Top of Source records
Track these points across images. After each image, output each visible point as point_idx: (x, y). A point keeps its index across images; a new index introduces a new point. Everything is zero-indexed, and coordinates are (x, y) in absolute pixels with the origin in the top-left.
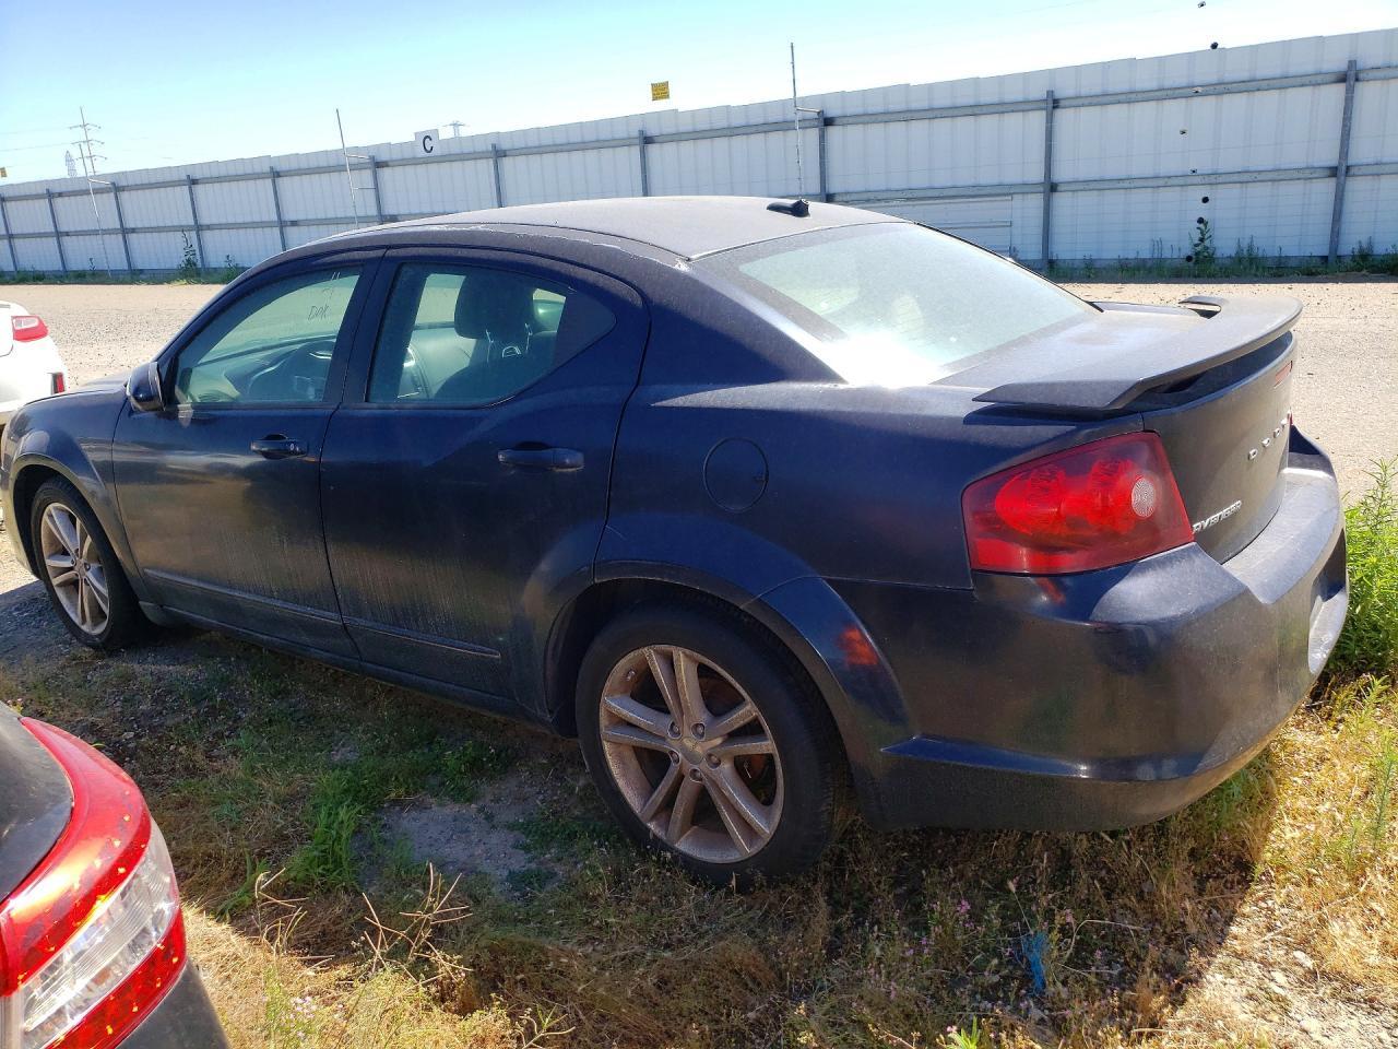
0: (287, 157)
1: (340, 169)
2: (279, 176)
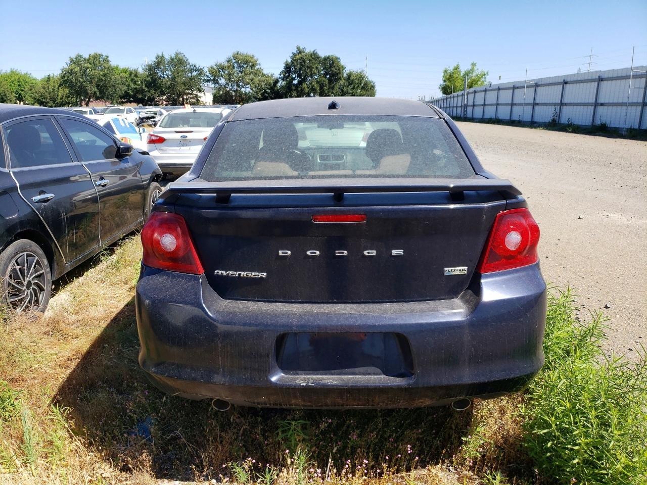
0: (609, 71)
1: (627, 77)
2: (602, 80)
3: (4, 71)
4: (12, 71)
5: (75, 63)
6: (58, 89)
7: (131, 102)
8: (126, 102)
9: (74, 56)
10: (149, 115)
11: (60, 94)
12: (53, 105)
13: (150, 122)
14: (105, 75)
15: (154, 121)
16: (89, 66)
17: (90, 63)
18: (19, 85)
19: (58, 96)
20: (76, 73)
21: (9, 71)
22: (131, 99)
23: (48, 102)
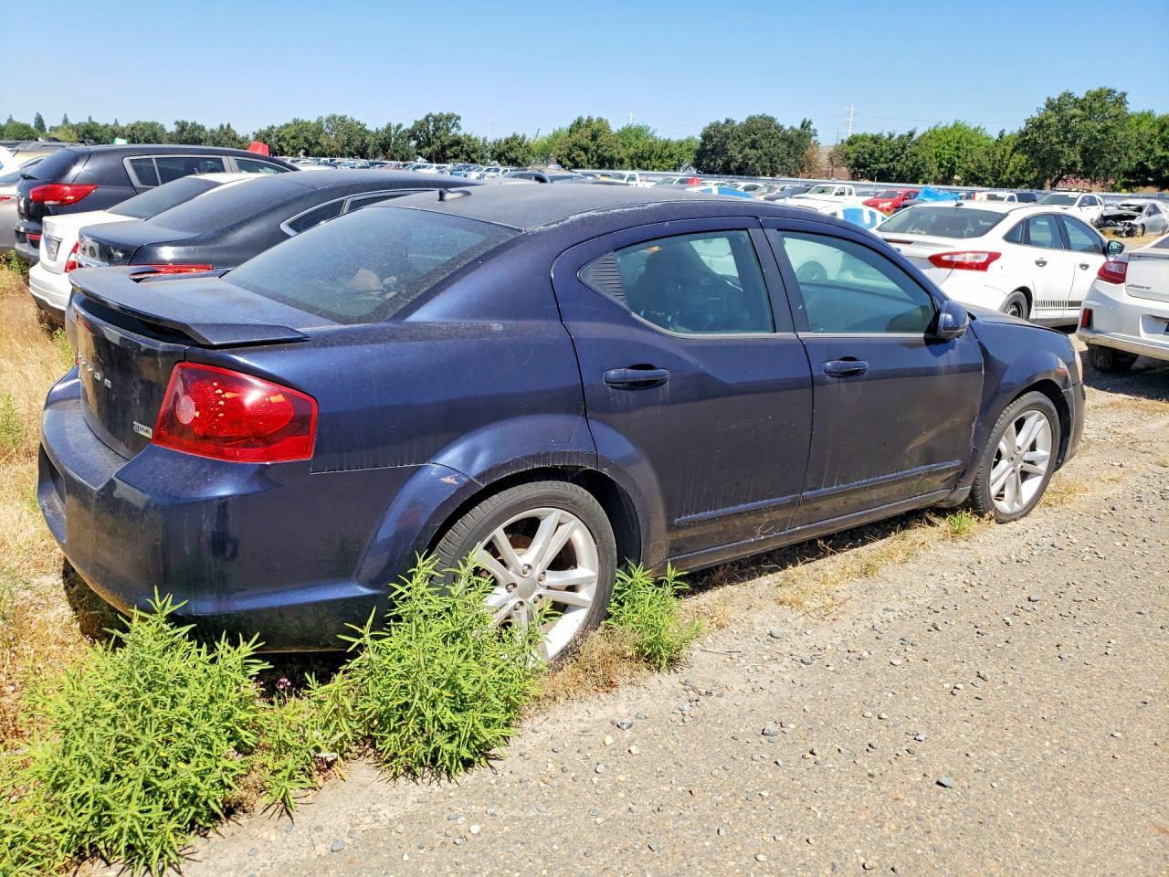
3: (943, 125)
4: (955, 125)
5: (1053, 109)
6: (1011, 155)
7: (1146, 184)
8: (1137, 185)
9: (1055, 96)
10: (1125, 211)
11: (1012, 164)
12: (994, 184)
13: (1120, 226)
14: (1105, 130)
15: (1130, 225)
16: (1079, 112)
17: (1083, 109)
18: (957, 148)
19: (1007, 167)
20: (1049, 126)
21: (951, 125)
22: (1151, 179)
23: (986, 178)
Bottom of Source records
Required work
Copy out the rows above word for word, leaving out the picture placeholders.

Output
Track these points across images. After each image, output each visible point as point_idx: (x, y). A point keeps its index across images; a new index introduces a new point. Everything is zero-indexed, and coordinates are (x, y) in absolute pixels with the origin in the top-left.
0: (287, 157)
1: (340, 169)
2: (279, 176)
0: (609, 71)
1: (627, 77)
2: (602, 80)
3: (4, 71)
4: (12, 71)
5: (75, 63)
6: (58, 89)
7: (131, 102)
8: (126, 102)
9: (74, 56)
10: (149, 115)
11: (60, 94)
12: (53, 105)
13: (150, 122)
14: (105, 75)
15: (154, 121)
16: (89, 66)
17: (90, 63)
18: (19, 85)
19: (58, 96)
20: (76, 73)
21: (9, 71)
22: (131, 99)
23: (48, 102)
3: (943, 125)
4: (955, 125)
5: (1053, 109)
6: (1011, 155)
7: (1146, 184)
8: (1137, 185)
9: (1055, 96)
10: (1125, 211)
11: (1012, 164)
12: (994, 184)
13: (1120, 226)
14: (1105, 130)
15: (1130, 225)
16: (1079, 112)
17: (1083, 109)
18: (957, 148)
19: (1007, 167)
20: (1049, 126)
21: (951, 125)
22: (1151, 179)
23: (986, 178)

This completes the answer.